- Author
- Zarr, R. R. | Burch, D. M. | Fanney, A. H.
- Title
- Heat and Moisture Transfer in Wood-Based Wall Construction: Measured Versus Predicted.
- Coporate
- National Institute of Standards and Technology, Gaithersburg, MD
- Report
- NIST BSS 173, February 1995, 83 p.
- Distribution
- Available from National Technical Information Service
- Keywords
- heat transfer | mass transfer | moisture transfer | walls | wood | apparatus | building science | building technology | calibrated hot box | computer models | experiments | MOIST | relative humidity | temperature | thermal resistance | validation | thermal analysis
- Identifiers
- MOIST - predicts the transient one-dimensional heat and moisture transfer in building envelopes
- Abstract
- The National Institute of Standards and Technology has developed a personal computer program, MOIST, that predicts the transient one-dimensional heat and moisture transfer in building envelopes.
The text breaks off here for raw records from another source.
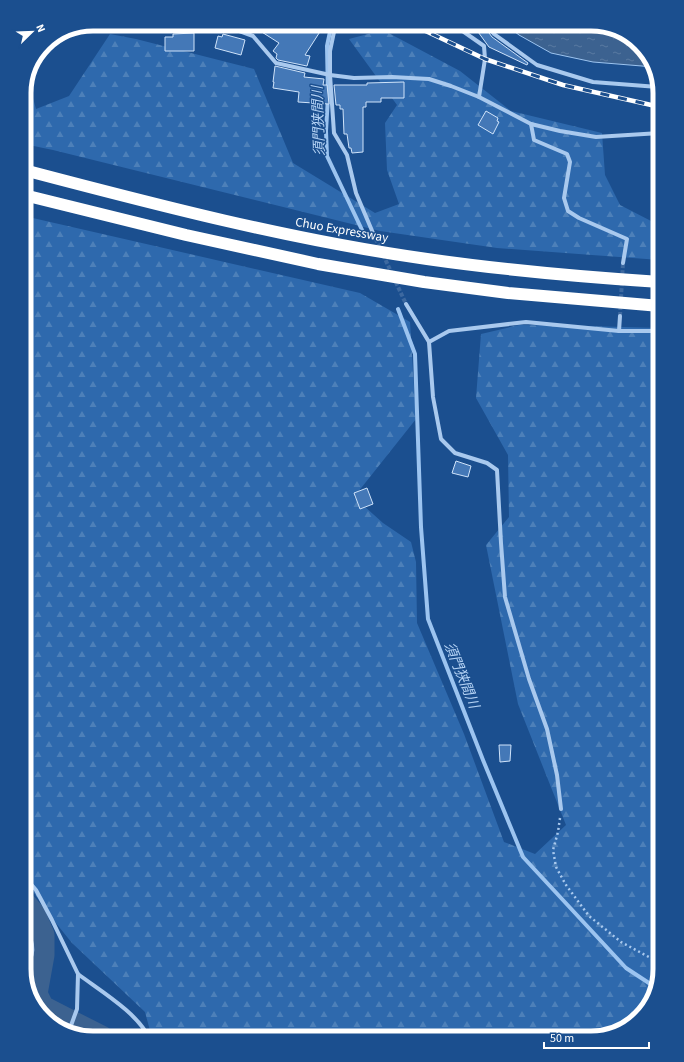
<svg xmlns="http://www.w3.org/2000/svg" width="684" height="1062" font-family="'Source Sans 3','Noto Sans JP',sans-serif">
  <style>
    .forest { fill: url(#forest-firs) }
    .water { fill: url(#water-ripples); stroke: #9cc4f0 }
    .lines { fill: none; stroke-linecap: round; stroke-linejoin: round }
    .stream { stroke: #9cc4f0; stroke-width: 4 }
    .river { stroke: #3c6290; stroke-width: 25 }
    .building { fill: #4478b7; stroke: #cfe3fa }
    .street-tunnel { stroke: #3d69a0; stroke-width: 4; stroke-dasharray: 4 2; stroke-linecap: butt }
    .path { stroke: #a9c9ee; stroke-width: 2.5; stroke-dasharray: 2 3; stroke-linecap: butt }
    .street { stroke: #a9c9ee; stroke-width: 4 }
    .highway { stroke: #fff; stroke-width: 12 }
    .rail-casing { stroke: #fff; stroke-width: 4.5 }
    .rail { stroke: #1b4f8f; stroke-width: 3; stroke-dasharray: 9; stroke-linecap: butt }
    .labels { text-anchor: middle; stroke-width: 3; stroke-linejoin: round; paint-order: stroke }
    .street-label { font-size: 13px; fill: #fff; stroke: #1b4f8f }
    .water-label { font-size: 14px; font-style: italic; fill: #b5d3f5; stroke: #1b4f8f }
    .rim { fill: none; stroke: #fff; stroke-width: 5 }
  </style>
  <defs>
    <pattern id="forest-firs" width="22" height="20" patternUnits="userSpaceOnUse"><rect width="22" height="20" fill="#2e69ad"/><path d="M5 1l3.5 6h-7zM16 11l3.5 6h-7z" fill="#4d80b9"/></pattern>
    <pattern id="water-ripples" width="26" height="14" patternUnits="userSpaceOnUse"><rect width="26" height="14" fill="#3c6290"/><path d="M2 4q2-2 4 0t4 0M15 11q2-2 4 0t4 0" fill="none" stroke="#597aa1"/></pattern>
  </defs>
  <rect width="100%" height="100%" fill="#1b4f8f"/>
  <!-- forest -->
  <g class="forest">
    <path d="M67,29h1l-36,42 12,-27z"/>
    <path d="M383,30l77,41 51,40 91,22 3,42 15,30 33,17h7v38l-163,-12 -117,-17 -327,-81 -29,-6v-55l4,-9 8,29 33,-13 41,-62 26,5 118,30 39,94 82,50 24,-9 -12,-34 -2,-47 12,-18 -48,-66z"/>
    <path d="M24,216l336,77 50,29 6,97 -62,78 29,26 28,19 5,20 1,61 47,111 40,108 31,12 31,-29 -48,-121 -32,-159 23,-28 -1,-62 -32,-57 5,-64 38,-9 68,1 73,2v641l-9,35 -29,27 -31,7h-439l-7,-26 -73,-69 -25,-31 -23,-34z"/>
  </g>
  <!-- water -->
  <path class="water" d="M596,24l33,12 24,26 1,5 -61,-5 -42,-9 -32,-18 -13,-10z"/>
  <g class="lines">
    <!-- stream -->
    <g class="stream">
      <path d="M331,27l-4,19 1,51 -2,34 1,25 36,76"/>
      <path d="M398,309l17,45 6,173 7,92 55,141 40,97 103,111 29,19"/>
    </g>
    <!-- river -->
    <path class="river" d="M24,904l9,10 9,21v20l-7,39 7,14 59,30"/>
  </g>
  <!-- building -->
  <g class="building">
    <path d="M473,25h7l6,4 6,8 36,26 -1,2 -38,-18z"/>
    <path d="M254,27h69l-18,28 5,1 -3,10 -29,-6 -2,-2 1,-4 -4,-3 6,-8z"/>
    <path d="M194,33v18h-29v-14h8v-3z"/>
    <path d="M223,34l22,6 -4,15 -26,-7 3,-12 4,1z"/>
    <path d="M275,66l30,7 -1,4 20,2 -1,6h4l2,19 -31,-2 1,-10 -26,-4 1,-6h-1z"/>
    <path d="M404,82v16h-23v4h-15v5h-3v45l-11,1 -1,-5h-2l-2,-14h-3l-1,-25h-3v-4h-4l-2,-20h33v-2z"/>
    <path d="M486,111l12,7 -1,3 2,1 -6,12 -15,-9z"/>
    <path d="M456,461l15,5 -3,11 -16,-4z"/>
    <path d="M367,488l6,16 -13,5 -6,-16z"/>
    <path d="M499,745h12l-1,16 -10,1z"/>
  </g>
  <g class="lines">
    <!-- street-tunnel -->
    <g class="street-tunnel">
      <path d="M373,233l33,71"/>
      <path d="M620,316l3,-53"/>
    </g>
    <!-- path -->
    <path class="path" d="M560,818l-2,14 -5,18 3,17 10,18 23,31 32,26 39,21"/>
    <!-- street -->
    <g class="street">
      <path d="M487,25l7,9 43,31 56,17 65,5"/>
      <path d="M452,26l12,6 20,14 1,13 -6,38"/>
      <path d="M335,27l-5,24v24l4,58 13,22 9,38 17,40"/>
      <path d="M211,28l23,1 19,7 23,27 54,12 24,3 38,-1 37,2 22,7 28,11 52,27 29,7 36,6 64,-4"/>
      <path d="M531,124l3,16 33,14 3,8 -6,36 4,13 11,7 48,21 -4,24"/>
      <path d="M406,304l23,38 4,55 8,42 14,14 32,10 10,7 4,73 4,54 24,82 18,50 10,46 4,34"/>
      <path d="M619,331l1,-15"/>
      <path d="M429,342l20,-11 77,-9 93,9h41"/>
      <path d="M24,876l12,14 16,30 26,54 -1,35 -8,22"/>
      <path d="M24,967c14,-12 8,-29 0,-43"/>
      <path d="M78,974c21,16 60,39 71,64"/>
    </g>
    <!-- highway -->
    <g class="highway">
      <path d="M24,170c133,35 267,70 403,89 77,11 155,18 233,23"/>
      <path d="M24,195l162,40 132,29 106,18 84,11 152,13"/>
    </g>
    <defs>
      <path id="rail" d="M415,26l70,33 78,26 97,22"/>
    </defs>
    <!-- rail casing -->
    <use href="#rail" class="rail-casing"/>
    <!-- rail -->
    <use href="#rail" class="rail"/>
  </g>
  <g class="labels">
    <!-- street labels -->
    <g class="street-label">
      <text transform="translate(342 229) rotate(10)" y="5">Chuo Expressway</text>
    </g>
    <!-- water labels -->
    <g class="water-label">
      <text transform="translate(318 121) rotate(-92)" y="5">須門狭間川</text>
      <text transform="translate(462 675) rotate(68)" y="5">須門狭間川</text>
    </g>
  </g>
  <!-- crop -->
  <path d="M0 0H684V1062H0ZM93 31H591A62 62 0 0 1 653 93V969A62 62 0 0 1 591 1031H93A62 62 0 0 1 31 969V93A62 62 0 0 1 93 31Z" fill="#1b4f8f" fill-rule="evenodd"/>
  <path class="rim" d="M93 31H591A62 62 0 0 1 653 93V969A62 62 0 0 1 591 1031H93A62 62 0 0 1 31 969V93A62 62 0 0 1 93 31Z"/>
  <!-- north arrow -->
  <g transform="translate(32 32) rotate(67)" stroke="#1b4f8f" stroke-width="3" paint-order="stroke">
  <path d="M0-3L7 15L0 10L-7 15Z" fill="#ffffff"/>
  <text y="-6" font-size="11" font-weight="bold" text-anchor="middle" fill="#ffffff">N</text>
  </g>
  <!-- scale -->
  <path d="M544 1042v6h105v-6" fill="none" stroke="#ffffff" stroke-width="2"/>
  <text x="550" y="1042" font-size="12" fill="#ffffff" stroke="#1b4f8f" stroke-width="3" paint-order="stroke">50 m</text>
</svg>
MOIST allows the user to vary building materials, their relative placement within the building envelope, and the geographic location of the building. For a given geometry and location, it predicts the resulting moisture accumulation and transfer across each construction layer as a function of time. This report describes a comprehensive laboratory study to verify the accuracy of MOIST for 12 different wall specimens. The rate of heat transfer through each of the 12 wall specimens was measured. The moisture content of the exterior construction materials were measured for eight of the twelve wall specimens. For the remaining four walls, the relative humidity level was measured at the interior side of the exterior sheathing. The measured heat transfer rates, moisture content levels and relative humidities were compared to the predictions of MOIST. In general, the agreement between MOIST and the experimental measurements was good. The moisture content predicted by MOIST was within one percent of the measured values for seven of the eight walls that contained moisture content sensors. The measured relative humidities for two of the remaining four walls agreed well with the MOIST predictions. The relative humidity measurements from the ohter two walls could not be compared to MOIST since the walls were constructed with vapor retarder defects that introduced two-dimensional effects. The heat flux predicted by MOIST was within ten percent of the values measured under steady-state conditions. When the walls were subjected to a series of diurnal ambient temperature cycles, the root-mean-square difference between the measured and predicted heat flux values ranged from four to fifteen percent. MOIST heat flux predictions were also in close agreement with the values predicted by the Thermal Analysis Research Program (TARP). A comparison was made between measured steady-state thermal resistances and corresponding calculated values using procedures recommended by The American Society of Heating, Refrigerating, and Air Conditioning Engineers (ASHRAE). The ASHRAE calculations agreed with the measured values within thirteen percent.